I got no style. I’m simply roots -
Is not only the signature for the end of a DJ Marcelle gig, but also of the Dutch producer’s work. Describing Marcelle to someone unfamiliar with her work is hard. Refusing to be imprisoned by genres, only a fragment of Marcelle’s universe can be understood through each individual performance. Her music is not about individual styles, but rather about finding a common denominator that links the multiple elements of her world: soul, artistic quality, mood, and a sense of roots.
She charmingly casts spells over her heterogeneous audience with an energy they compulsively latch on to and through a dialogue they can’t resist.
Titled “Aha”, one of the three mixes on her new release relates to this power of persuasion. “Aha!” was once written on a note thrown to her from the audience during one of her sets. Apparently it took some time for someone to understand her performance. Initially confused, people slowly began to mentally and physically resonate with her sound. All question marks were erased.
I got no style. I’m simply roots -
The “DJ Marcelle/Another Nice Mess Meets Most Soulmates at Faust Studio Deejay Laboratory” release is clearly meant for home listening. Instead of publishing a clumsy souvenir of a glittering night, Marcelle very consciously addresses the context in which her music is played. For instance, the end of one of Marcelle’s live sets, which includes ecstatic outcries from the public, can also be heard on the new album. It's possible to dance to this record in the living room, but it also works as a valuable sound sculpture, a composition of international music and sound art.
The new album is a snapshot of Marcelle´s continuous search for innovative sounds. As always it was recorded at Faust Studio in Germany, run by Faust founding member Hans Joachim Irmler. It was recorded in the same manner Marcelle works on stage: using three turntables and playing records simultaneously, with plenty of room for improvisation. The resulting sound comes with such thick layers and is so consciously composed that no musical appropriation is noticeable. Rather the work sounds like the “Marcelle style”, or better yet, the “Marcelle attitude”.

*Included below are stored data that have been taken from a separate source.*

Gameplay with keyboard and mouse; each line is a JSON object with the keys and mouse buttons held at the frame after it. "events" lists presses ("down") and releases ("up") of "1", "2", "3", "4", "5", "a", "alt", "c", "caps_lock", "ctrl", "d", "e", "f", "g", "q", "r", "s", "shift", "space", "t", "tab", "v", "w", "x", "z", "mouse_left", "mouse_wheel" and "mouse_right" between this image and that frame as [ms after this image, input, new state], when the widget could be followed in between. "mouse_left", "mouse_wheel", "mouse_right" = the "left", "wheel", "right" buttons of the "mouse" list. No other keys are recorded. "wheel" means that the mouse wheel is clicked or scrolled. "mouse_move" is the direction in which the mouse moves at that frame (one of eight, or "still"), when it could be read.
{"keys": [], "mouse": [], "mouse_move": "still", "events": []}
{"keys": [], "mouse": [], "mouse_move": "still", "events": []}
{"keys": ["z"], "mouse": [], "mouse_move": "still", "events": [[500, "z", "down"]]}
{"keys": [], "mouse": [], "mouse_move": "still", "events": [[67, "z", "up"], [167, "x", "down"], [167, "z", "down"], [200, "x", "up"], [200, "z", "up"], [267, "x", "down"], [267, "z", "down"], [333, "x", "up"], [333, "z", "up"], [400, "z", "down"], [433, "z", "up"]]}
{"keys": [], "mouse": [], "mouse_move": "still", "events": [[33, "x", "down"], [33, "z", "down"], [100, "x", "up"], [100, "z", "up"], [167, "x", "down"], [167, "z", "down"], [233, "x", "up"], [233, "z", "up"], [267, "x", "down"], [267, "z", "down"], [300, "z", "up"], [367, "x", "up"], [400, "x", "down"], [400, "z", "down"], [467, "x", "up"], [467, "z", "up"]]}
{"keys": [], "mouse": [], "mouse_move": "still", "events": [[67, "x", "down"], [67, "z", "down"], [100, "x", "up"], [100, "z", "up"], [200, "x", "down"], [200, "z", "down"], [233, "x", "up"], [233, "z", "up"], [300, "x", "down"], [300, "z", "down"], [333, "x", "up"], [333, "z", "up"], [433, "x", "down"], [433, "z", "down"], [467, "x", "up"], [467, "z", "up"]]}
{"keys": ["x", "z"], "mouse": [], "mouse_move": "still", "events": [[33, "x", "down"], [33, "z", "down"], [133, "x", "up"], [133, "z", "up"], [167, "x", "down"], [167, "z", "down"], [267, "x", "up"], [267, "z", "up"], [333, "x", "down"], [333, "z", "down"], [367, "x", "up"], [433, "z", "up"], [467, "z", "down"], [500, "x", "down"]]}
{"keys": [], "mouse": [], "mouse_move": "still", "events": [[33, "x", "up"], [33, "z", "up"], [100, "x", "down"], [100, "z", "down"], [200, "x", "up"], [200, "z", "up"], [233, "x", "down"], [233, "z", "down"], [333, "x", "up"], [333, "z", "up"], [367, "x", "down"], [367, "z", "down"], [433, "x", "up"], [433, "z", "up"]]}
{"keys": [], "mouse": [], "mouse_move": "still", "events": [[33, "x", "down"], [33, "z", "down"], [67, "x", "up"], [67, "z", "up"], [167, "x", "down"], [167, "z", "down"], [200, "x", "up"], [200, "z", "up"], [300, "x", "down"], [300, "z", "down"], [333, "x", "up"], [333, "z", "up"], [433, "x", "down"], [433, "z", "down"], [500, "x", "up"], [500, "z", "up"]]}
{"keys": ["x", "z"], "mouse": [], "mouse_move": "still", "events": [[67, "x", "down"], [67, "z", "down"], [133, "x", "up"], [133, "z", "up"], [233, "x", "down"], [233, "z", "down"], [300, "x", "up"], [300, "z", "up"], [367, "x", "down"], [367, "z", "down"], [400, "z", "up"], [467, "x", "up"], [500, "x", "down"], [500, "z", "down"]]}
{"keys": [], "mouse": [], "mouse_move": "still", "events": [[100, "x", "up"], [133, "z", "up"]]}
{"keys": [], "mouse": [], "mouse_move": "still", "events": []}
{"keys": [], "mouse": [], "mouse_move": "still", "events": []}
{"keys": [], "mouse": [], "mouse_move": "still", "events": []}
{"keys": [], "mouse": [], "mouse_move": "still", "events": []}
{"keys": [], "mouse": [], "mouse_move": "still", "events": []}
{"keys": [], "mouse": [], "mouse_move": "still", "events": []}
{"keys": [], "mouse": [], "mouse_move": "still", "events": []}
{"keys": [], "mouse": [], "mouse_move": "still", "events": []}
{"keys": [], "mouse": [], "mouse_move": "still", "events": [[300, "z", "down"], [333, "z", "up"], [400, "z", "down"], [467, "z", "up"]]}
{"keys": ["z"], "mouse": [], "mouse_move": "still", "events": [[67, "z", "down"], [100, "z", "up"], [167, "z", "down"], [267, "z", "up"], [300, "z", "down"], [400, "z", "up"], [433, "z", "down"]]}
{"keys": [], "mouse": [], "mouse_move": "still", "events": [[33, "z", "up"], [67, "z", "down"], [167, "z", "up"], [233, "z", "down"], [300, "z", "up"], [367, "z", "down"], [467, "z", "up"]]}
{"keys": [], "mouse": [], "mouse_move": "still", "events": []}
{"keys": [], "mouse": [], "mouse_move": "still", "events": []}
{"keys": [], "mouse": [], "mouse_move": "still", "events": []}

Marcelle is about artistic freedom, blowing up limitations, crossing musical, cultural and political boundaries and limitations. African beats rumble wildly, colliding with a sound piece by a Swiss artist. Psychotic drum’n’bass shakes the whole thing up before letting it drop back into a deep dub abyss. Most of Marcelle’s sources are well hidden, and sourced from little-known labels. Selecting from subversive underground labels which are discussed in significant musical circles, or from almost completely unknown material and limited vinyl editions, she is often found busy tracking-down new sounds in all sorts of speciality shops while on tour.
It’s not without reason that Marcelle is considered as “the only real successor to BBC legend John Peel”. Her weekly, very wayward radio broadcasts have been going for almost 30 years and have been garnering her praise from all over the world. Marcelle’s new LP honours Peel, who died ten years ago this October, in a very special way, by playing a sample of English reggae band Misty In Roots. These lyrics were included on the order of service of Peel's funeral, where Marcelle was present.
I got not style. I’m simply roots -
New in Marcelle’s fourth instalment of this double album series with similarly designed sleeves, is side four. It contains individual tracks: collaborations with other artists and projects such as Fodderstompf (a collaboration between Marcelle and Cologne-based percusionist Holger Mertin), Quiquoiou (a project that Marcelle runs together with Guido Möbius since 2013) and a track penned entirely by Marcelle herself. Her typical charm and dry sense of humour are evident here through an endless repetition of the phrase “turn the music down”.
“DJ Marcelle/Another Nice Mess Meets Most Soulmates at Faust Studio Deejay Laboratory” is an artfully arranged 'mess', full of many treasures to dance, cry, think, and laugh wholeheartedly to.